[What you will do] Each entry must be copied exactly, without omission.

[Records]
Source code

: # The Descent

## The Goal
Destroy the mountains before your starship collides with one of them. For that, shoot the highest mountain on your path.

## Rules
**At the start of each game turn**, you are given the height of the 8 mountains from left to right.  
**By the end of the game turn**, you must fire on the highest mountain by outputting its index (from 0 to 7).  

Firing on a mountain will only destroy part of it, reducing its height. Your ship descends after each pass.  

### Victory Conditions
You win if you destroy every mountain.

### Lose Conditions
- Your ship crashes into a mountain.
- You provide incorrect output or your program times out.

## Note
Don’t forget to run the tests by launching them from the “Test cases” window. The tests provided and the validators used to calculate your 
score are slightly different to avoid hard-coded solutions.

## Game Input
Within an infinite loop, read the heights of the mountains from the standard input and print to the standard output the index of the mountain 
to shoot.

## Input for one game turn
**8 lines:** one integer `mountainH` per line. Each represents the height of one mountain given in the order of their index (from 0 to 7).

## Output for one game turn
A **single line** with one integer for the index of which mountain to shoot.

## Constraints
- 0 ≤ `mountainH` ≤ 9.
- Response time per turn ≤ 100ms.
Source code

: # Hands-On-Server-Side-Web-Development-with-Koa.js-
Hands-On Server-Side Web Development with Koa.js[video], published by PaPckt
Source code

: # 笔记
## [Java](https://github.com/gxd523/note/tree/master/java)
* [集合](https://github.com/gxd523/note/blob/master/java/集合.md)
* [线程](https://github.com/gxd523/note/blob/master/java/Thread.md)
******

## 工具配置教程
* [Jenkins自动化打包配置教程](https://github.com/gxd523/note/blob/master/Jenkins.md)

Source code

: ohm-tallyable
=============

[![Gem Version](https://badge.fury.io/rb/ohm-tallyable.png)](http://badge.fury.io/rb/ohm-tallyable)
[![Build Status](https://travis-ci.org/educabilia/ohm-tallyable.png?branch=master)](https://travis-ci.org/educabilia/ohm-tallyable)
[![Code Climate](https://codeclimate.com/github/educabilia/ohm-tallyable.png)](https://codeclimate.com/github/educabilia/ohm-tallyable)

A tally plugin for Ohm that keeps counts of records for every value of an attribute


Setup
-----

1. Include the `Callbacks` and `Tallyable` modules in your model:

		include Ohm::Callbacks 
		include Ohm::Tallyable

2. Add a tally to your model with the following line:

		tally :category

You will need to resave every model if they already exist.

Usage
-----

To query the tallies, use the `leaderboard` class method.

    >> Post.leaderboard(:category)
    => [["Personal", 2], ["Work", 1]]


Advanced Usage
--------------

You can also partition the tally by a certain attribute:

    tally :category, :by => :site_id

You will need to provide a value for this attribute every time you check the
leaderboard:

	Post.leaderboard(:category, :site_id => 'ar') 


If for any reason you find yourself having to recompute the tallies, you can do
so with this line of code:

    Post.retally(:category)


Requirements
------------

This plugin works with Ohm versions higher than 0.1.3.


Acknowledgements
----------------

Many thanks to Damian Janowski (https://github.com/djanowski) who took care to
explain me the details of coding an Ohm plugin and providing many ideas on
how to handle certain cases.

[Finished exercise]
Source code

: # The Descent

## The Goal
Destroy the mountains before your starship collides with one of them. For that, shoot the highest mountain on your path.

## Rules
**At the start of each game turn**, you are given the height of the 8 mountains from left to right.  
**By the end of the game turn**, you must fire on the highest mountain by outputting its index (from 0 to 7).  

Firing on a mountain will only destroy part of it, reducing its height. Your ship descends after each pass.  

### Victory Conditions
You win if you destroy every mountain.

### Lose Conditions
- Your ship crashes into a mountain.
- You provide incorrect output or your program times out.

## Note
Don’t forget to run the tests by launching them from the “Test cases” window. The tests provided and the validators used to calculate your 
score are slightly different to avoid hard-coded solutions.

## Game Input
Within an infinite loop, read the heights of the mountains from the standard input and print to the standard output the index of the mountain 
to shoot.

## Input for one game turn
**8 lines:** one integer `mountainH` per line. Each represents the height of one mountain given in the order of their index (from 0 to 7).

## Output for one game turn
A **single line** with one integer for the index of which mountain to shoot.

## Constraints
- 0 ≤ `mountainH` ≤ 9.
- Response time per turn ≤ 100ms.
Source code

: # Hands-On-Server-Side-Web-Development-with-Koa.js-
Hands-On Server-Side Web Development with Koa.js[video], published by PaPckt
Source code

: # 笔记
## [Java](https://github.com/gxd523/note/tree/master/java)
* [集合](https://github.com/gxd523/note/blob/master/java/集合.md)
* [线程](https://github.com/gxd523/note/blob/master/java/Thread.md)
******

## 工具配置教程
* [Jenkins自动化打包配置教程](https://github.com/gxd523/note/blob/master/Jenkins.md)

Source code

: ohm-tallyable
=============

[![Gem Version](https://badge.fury.io/rb/ohm-tallyable.png)](http://badge.fury.io/rb/ohm-tallyable)
[![Build Status](https://travis-ci.org/educabilia/ohm-tallyable.png?branch=master)](https://travis-ci.org/educabilia/ohm-tallyable)
[![Code Climate](https://codeclimate.com/github/educabilia/ohm-tallyable.png)](https://codeclimate.com/github/educabilia/ohm-tallyable)

A tally plugin for Ohm that keeps counts of records for every value of an attribute


Setup
-----

1. Include the `Callbacks` and `Tallyable` modules in your model:

		include Ohm::Callbacks 
		include Ohm::Tallyable

2. Add a tally to your model with the following line:

		tally :category

You will need to resave every model if they already exist.

Usage
-----

To query the tallies, use the `leaderboard` class method.

    >> Post.leaderboard(:category)
    => [["Personal", 2], ["Work", 1]]


Advanced Usage
--------------

You can also partition the tally by a certain attribute:

    tally :category, :by => :site_id

You will need to provide a value for this attribute every time you check the
leaderboard:

	Post.leaderboard(:category, :site_id => 'ar') 


If for any reason you find yourself having to recompute the tallies, you can do
so with this line of code:

    Post.retally(:category)


Requirements
------------

This plugin works with Ohm versions higher than 0.1.3.


Acknowledgements
----------------

Many thanks to Damian Janowski (https://github.com/djanowski) who took care to
explain me the details of coding an Ohm plugin and providing many ideas on
how to handle certain cases.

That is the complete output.